◆ Given entries ◆

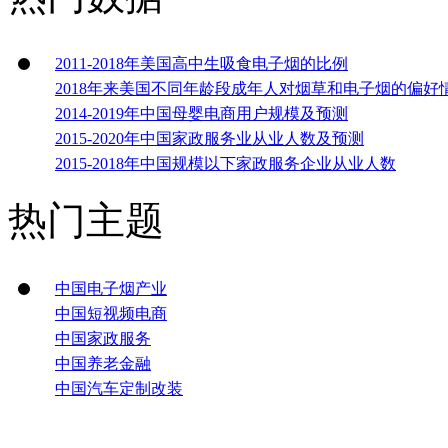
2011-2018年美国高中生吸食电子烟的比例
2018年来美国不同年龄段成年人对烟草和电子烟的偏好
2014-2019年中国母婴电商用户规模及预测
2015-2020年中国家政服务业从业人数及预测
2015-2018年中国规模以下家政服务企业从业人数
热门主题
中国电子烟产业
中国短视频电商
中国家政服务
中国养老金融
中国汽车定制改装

◆ What is expected ◆
Make an exact copy of the listing above, omitting the pictures.

◆ Answer space ◆
2011-2018年美国高中生吸食电子烟的比例
2018年来美国不同年龄段成年人对烟草和电子烟的偏好
2014-2019年中国母婴电商用户规模及预测
2015-2020年中国家政服务业从业人数及预测
2015-2018年中国规模以下家政服务企业从业人数
热门主题
中国电子烟产业
中国短视频电商
中国家政服务
中国养老金融
中国汽车定制改装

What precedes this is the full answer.